- _Work item_: Your task is to copy every line of the entries that contains "points".

- _Information_:
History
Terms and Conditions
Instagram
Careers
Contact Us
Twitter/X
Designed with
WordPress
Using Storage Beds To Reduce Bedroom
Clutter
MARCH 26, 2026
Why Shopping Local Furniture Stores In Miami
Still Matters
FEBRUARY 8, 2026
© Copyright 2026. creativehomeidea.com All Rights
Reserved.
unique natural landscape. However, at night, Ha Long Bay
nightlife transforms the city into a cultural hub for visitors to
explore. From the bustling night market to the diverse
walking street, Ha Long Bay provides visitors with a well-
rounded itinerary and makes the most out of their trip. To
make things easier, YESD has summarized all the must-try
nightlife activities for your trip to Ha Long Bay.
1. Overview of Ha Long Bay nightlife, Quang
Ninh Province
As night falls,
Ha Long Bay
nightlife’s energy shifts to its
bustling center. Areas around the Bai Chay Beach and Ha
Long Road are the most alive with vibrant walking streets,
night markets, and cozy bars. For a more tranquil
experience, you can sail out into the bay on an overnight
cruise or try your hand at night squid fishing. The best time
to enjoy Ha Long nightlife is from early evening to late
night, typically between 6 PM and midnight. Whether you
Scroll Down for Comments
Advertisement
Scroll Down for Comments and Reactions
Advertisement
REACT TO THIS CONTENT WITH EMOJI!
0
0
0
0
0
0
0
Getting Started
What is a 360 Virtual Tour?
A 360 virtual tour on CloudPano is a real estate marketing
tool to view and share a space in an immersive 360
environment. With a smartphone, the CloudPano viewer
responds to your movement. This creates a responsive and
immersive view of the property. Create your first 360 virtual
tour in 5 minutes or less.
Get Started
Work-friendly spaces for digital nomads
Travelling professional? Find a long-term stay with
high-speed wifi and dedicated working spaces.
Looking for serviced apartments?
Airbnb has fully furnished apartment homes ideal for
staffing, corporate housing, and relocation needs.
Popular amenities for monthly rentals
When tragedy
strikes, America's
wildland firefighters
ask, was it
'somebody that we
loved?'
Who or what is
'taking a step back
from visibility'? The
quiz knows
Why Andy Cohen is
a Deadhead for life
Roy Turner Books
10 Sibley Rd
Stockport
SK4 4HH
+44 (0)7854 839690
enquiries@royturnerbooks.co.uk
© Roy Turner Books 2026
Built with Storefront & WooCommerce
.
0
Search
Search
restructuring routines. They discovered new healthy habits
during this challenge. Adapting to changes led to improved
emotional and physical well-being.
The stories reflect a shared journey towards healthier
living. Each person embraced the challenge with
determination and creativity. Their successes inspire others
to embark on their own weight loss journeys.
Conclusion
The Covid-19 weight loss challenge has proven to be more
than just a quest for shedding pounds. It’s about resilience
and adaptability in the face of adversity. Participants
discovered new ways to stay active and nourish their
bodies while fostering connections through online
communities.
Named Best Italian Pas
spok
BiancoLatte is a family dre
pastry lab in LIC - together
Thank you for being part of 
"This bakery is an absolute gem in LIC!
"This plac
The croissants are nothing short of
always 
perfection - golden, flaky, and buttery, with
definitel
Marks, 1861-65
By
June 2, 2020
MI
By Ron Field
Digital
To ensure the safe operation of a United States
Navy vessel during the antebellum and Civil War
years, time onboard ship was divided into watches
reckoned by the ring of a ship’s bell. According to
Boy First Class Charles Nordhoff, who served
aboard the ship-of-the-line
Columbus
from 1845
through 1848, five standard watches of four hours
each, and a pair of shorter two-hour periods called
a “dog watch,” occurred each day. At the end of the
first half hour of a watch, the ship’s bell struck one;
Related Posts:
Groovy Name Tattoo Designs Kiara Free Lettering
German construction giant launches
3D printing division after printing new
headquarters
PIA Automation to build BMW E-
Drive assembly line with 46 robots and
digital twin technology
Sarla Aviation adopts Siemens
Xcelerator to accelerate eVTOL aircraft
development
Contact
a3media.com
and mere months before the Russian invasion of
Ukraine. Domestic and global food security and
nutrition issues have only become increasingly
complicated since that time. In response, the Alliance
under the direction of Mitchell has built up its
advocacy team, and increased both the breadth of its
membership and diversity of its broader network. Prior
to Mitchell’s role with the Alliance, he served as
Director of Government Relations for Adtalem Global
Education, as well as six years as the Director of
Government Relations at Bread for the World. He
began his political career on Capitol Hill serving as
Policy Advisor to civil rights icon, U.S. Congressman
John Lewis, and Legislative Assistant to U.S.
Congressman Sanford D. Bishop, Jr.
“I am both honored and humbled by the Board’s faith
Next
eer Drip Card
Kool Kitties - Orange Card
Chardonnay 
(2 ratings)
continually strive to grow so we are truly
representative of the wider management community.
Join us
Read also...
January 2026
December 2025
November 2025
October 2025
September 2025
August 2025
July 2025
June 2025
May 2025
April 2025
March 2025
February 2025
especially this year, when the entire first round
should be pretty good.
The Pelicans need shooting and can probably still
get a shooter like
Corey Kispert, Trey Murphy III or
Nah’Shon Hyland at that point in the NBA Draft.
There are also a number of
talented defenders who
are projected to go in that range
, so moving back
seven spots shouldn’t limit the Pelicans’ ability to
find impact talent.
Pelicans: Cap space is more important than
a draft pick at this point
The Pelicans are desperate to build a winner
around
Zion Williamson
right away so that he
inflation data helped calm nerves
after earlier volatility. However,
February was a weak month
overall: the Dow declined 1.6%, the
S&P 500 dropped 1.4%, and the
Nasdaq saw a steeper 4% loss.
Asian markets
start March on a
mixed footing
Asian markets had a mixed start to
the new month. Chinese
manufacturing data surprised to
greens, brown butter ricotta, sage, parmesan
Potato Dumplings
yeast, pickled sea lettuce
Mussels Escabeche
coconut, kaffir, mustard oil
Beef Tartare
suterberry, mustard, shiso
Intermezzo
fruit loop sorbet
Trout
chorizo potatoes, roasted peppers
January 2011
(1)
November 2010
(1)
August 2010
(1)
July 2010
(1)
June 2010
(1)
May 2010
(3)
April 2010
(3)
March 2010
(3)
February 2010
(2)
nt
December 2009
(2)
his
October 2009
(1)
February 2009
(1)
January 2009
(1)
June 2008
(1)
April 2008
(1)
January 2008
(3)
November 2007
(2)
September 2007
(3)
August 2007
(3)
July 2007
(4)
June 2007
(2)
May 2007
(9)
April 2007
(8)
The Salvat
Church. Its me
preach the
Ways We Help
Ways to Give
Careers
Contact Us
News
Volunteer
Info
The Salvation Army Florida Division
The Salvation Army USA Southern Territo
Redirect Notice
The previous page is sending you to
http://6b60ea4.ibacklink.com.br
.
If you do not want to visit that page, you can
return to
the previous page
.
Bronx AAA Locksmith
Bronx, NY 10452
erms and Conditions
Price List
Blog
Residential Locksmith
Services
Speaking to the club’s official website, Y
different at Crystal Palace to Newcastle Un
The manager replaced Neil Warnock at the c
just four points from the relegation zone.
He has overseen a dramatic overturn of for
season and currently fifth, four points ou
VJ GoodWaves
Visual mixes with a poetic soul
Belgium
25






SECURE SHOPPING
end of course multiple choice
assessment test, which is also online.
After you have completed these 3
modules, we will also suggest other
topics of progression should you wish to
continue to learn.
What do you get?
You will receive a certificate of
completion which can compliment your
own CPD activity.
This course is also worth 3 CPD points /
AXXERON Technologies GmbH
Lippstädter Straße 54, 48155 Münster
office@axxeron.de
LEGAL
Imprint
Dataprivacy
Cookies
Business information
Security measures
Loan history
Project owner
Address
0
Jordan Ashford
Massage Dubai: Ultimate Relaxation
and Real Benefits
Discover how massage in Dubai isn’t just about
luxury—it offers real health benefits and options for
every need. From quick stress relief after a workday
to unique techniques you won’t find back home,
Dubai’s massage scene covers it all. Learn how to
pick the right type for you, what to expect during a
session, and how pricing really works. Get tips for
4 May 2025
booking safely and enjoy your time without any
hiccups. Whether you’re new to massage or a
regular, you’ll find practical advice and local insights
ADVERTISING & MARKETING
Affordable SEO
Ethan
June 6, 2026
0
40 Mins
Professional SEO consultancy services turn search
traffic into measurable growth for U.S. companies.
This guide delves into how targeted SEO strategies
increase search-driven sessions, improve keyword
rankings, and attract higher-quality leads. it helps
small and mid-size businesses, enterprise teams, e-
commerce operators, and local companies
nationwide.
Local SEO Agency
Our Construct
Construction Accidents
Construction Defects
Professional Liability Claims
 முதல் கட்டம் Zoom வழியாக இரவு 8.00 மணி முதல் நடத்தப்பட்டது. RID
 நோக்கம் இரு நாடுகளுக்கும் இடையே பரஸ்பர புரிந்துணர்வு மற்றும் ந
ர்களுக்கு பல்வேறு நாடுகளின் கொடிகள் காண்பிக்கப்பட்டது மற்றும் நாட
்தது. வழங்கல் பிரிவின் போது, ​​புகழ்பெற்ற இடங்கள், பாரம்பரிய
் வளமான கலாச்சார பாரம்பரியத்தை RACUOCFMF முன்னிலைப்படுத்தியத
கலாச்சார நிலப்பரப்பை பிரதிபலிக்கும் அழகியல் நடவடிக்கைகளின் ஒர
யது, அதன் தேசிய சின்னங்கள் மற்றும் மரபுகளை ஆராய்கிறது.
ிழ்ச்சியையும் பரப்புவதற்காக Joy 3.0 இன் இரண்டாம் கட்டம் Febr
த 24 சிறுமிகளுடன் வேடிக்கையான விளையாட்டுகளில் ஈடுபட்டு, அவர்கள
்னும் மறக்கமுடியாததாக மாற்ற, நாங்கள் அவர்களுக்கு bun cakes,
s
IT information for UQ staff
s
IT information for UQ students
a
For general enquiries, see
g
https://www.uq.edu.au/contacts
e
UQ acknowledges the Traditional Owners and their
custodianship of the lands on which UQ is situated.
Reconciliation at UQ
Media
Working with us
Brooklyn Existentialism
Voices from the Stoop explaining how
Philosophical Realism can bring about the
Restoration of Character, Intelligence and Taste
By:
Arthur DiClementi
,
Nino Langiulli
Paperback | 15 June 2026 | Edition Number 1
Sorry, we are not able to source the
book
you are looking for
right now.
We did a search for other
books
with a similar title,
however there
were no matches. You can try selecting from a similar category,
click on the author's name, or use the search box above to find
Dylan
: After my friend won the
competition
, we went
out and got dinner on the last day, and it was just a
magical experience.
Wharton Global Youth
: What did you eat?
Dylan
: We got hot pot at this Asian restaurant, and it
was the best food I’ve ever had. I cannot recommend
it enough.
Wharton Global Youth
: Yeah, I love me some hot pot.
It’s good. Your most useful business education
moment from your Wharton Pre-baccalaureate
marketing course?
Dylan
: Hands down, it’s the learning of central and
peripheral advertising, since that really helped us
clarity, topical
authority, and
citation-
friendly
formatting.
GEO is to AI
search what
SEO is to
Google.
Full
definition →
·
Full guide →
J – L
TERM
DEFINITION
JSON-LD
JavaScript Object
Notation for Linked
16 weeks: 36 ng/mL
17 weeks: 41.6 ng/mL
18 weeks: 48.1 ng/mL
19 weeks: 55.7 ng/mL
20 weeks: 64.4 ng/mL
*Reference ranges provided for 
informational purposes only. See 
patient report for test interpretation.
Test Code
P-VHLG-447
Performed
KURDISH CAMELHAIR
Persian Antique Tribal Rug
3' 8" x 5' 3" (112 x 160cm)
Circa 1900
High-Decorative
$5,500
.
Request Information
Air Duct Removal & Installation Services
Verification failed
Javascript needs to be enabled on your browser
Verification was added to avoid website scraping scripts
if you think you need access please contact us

- _Solution to the problem_:
just four points from the relegation zone.
season and currently fifth, four points ou
This course is also worth 3 CPD points /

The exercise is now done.